Excerpts from a dataset:
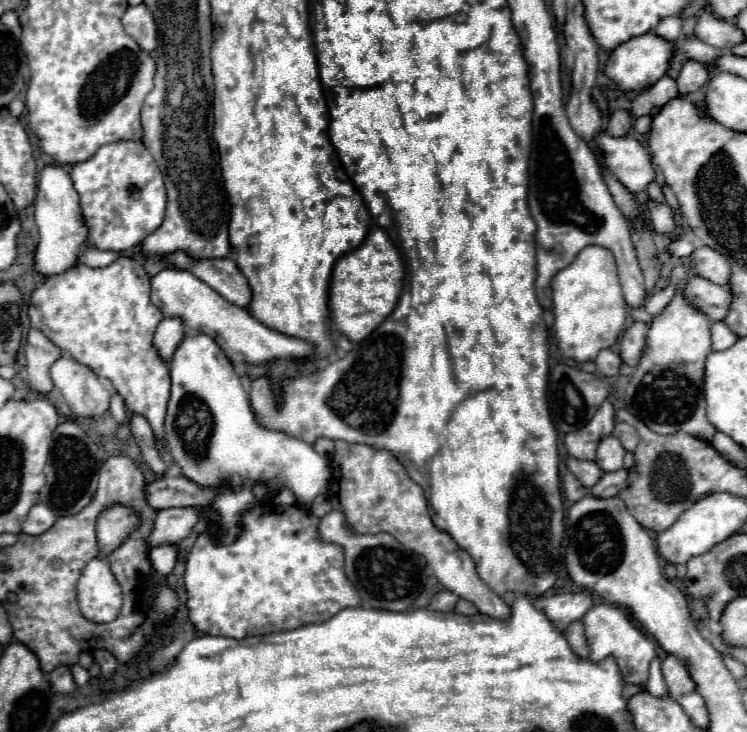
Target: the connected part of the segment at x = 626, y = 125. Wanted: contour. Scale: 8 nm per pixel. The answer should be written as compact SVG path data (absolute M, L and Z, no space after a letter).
M616 110L610 116L606 132L610 132L612 136L624 136L630 130L630 126L632 126L632 116L628 116L628 110Z

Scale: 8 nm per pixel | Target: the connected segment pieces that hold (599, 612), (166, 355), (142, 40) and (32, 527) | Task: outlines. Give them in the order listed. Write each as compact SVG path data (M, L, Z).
M598 604L590 612L586 612L582 622L586 624L586 638L590 640L590 660L614 656L628 684L642 684L648 680L648 666L656 656L656 640L640 626L636 626L624 608L616 604Z
M178 316L164 318L156 328L154 346L158 348L160 356L168 362L172 358L174 350L178 348L178 344L184 340L184 336L186 336L186 326L184 326L182 318L178 318Z
M146 4L128 6L122 16L122 26L128 36L132 36L138 46L146 52L152 52L158 46L158 34L156 34L156 22L152 18L152 12Z
M36 504L30 508L22 524L22 532L36 536L36 534L46 532L54 522L56 522L56 514L50 508L46 508L46 504Z

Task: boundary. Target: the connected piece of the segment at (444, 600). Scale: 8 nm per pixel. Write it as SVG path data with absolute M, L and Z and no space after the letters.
M442 590L442 592L436 592L430 600L430 608L434 610L440 610L440 612L450 612L454 608L454 604L458 602L458 596L454 592L448 592L448 590Z

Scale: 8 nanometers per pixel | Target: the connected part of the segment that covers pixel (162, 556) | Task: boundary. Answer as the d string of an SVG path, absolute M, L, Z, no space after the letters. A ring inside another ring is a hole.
M162 544L158 548L152 548L148 552L148 560L150 560L150 566L154 572L166 576L172 572L174 564L176 564L176 550L168 544Z

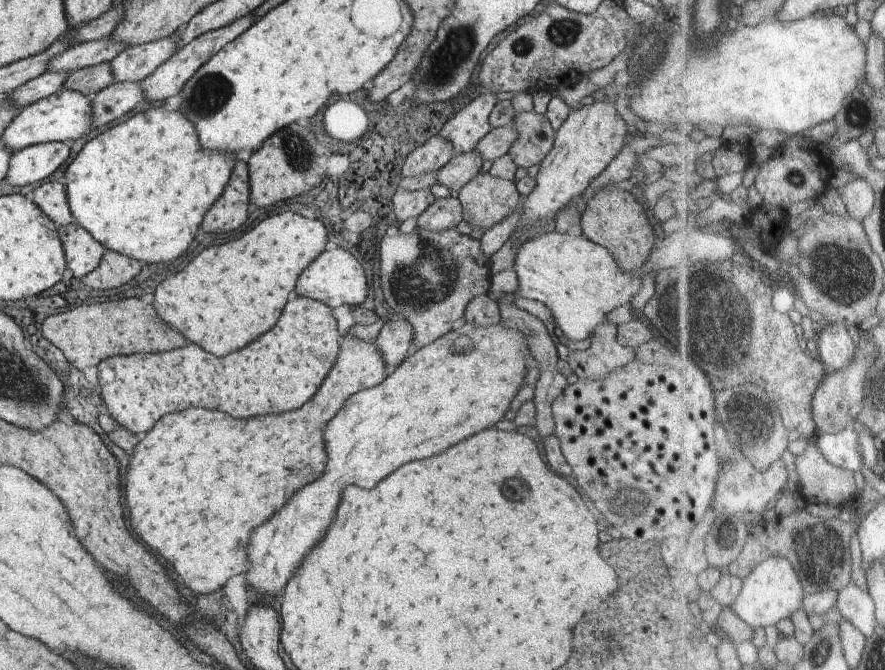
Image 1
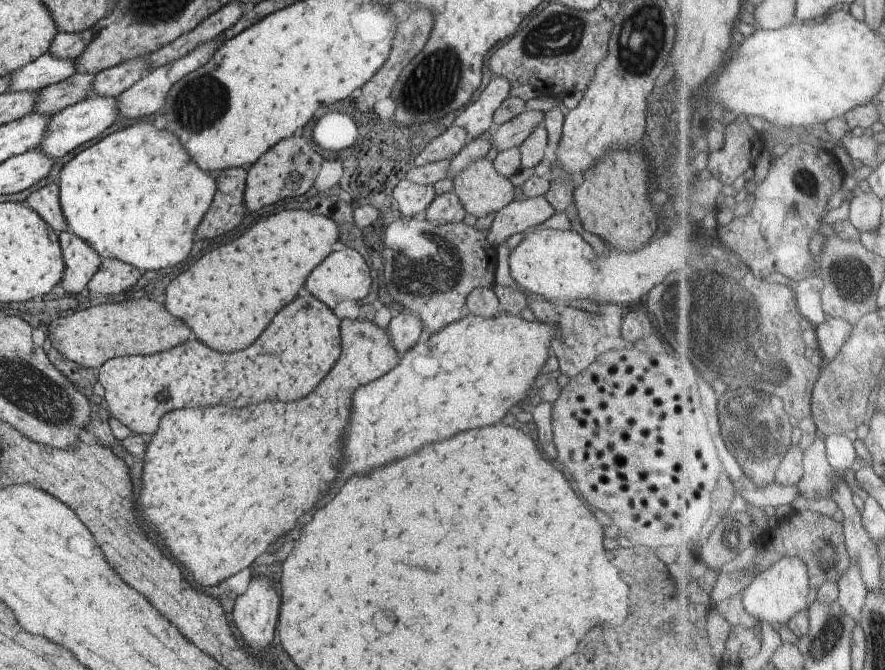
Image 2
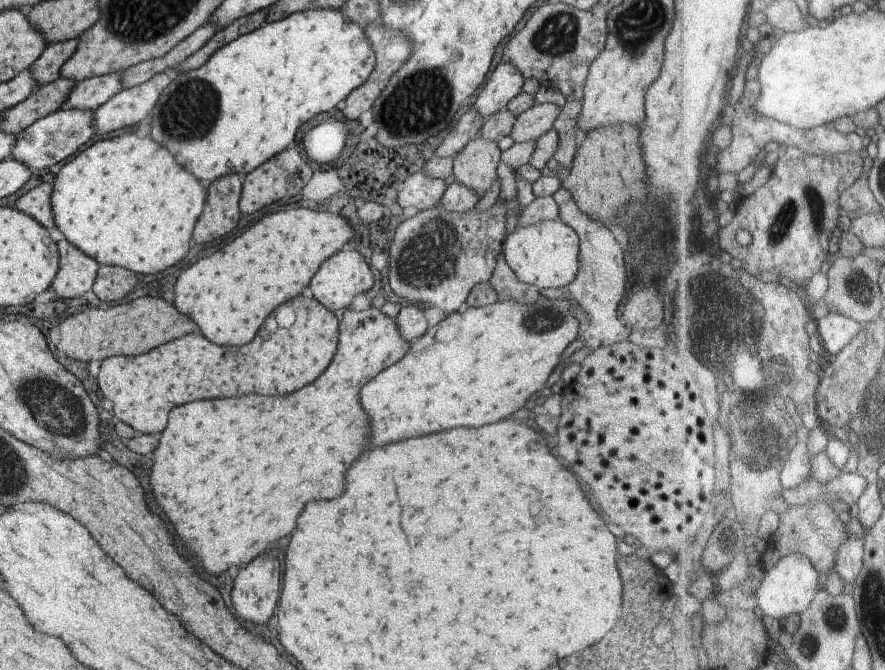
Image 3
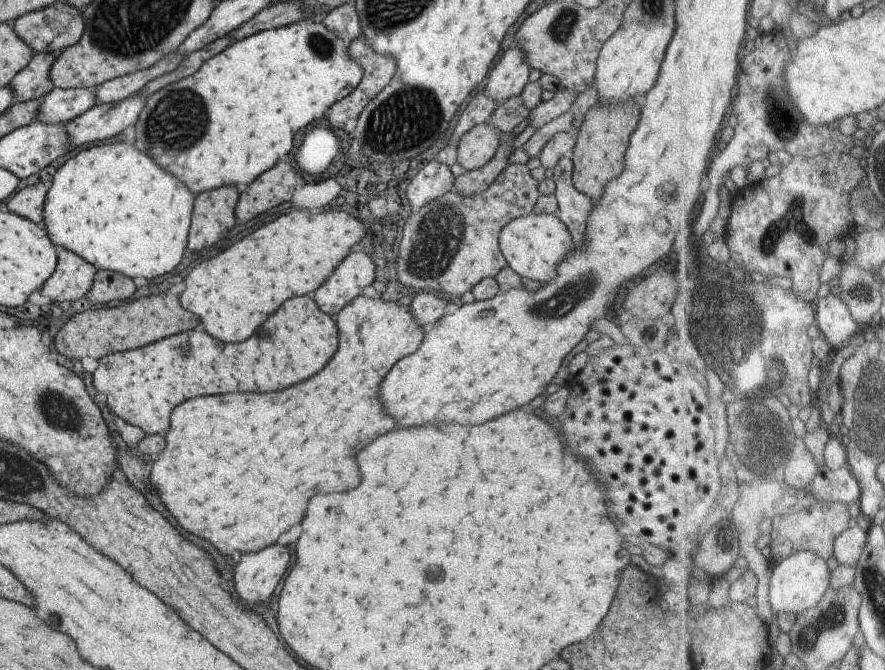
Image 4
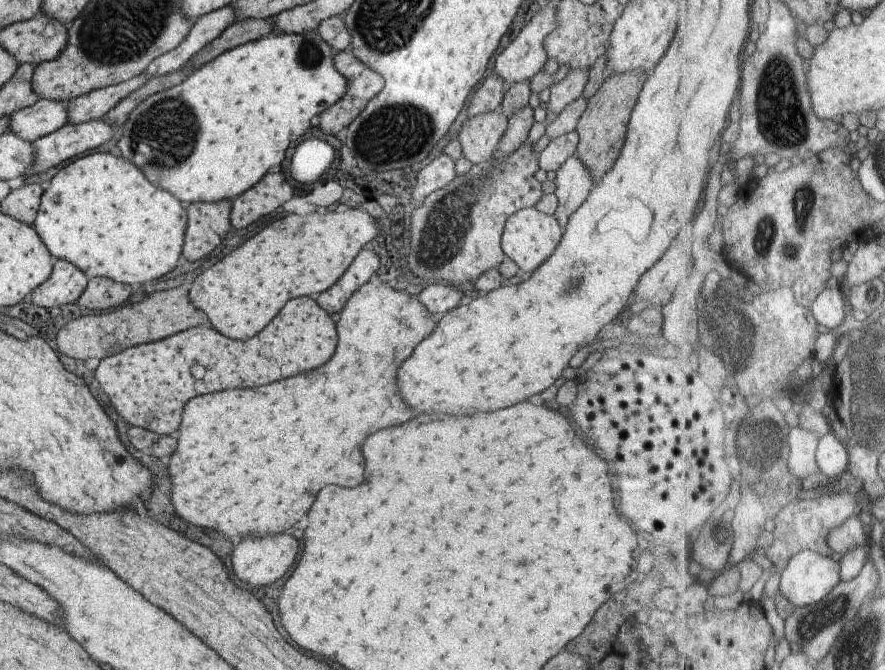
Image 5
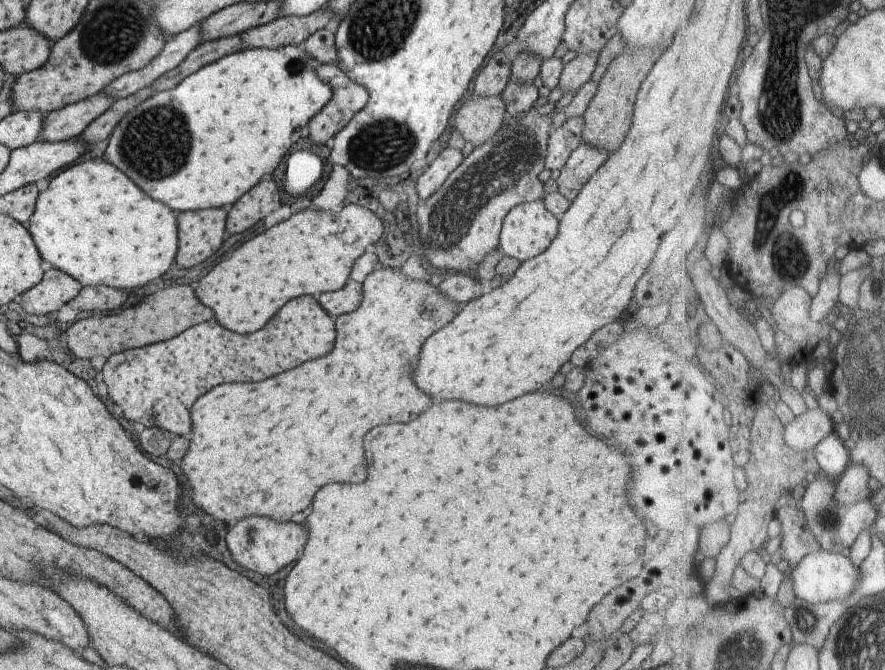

> **Problem to solve**:
Please give back all the records above word for word, with no pictures included.

> **Task result**:
Target: the connected part of the segment at x = 626, y = 125. Wanted: contour. Scale: 8 nm per pixel. The answer should be written as compact SVG path data (absolute M, L and Z, no space after a letter).
M616 110L610 116L606 132L610 132L612 136L624 136L630 130L630 126L632 126L632 116L628 116L628 110Z

Scale: 8 nm per pixel | Target: the connected segment pieces that hold (599, 612), (166, 355), (142, 40) and (32, 527) | Task: outlines. Give them in the order listed. Write each as compact SVG path data (M, L, Z).
M598 604L590 612L586 612L582 622L586 624L586 638L590 640L590 660L614 656L628 684L642 684L648 680L648 666L656 656L656 640L640 626L636 626L624 608L616 604Z
M178 316L164 318L156 328L154 346L158 348L160 356L168 362L172 358L174 350L178 348L178 344L184 340L184 336L186 336L186 326L184 326L182 318L178 318Z
M146 4L128 6L122 16L122 26L128 36L132 36L138 46L146 52L152 52L158 46L158 34L156 34L156 22L152 18L152 12Z
M36 504L30 508L22 524L22 532L36 536L36 534L46 532L54 522L56 522L56 514L50 508L46 508L46 504Z

Task: boundary. Target: the connected piece of the segment at (444, 600). Scale: 8 nm per pixel. Write it as SVG path data with absolute M, L and Z and no space after the letters.
M442 590L442 592L436 592L430 600L430 608L434 610L440 610L440 612L450 612L454 608L454 604L458 602L458 596L454 592L448 592L448 590Z

Scale: 8 nanometers per pixel | Target: the connected part of the segment that covers pixel (162, 556) | Task: boundary. Answer as the d string of an SVG path, absolute M, L, Z, no space after the letters. A ring inside another ring is a hole.
M162 544L158 548L152 548L148 552L148 560L150 560L150 566L154 572L166 576L172 572L174 564L176 564L176 550L168 544Z

Image 1
Image 2
Image 3
Image 4
Image 5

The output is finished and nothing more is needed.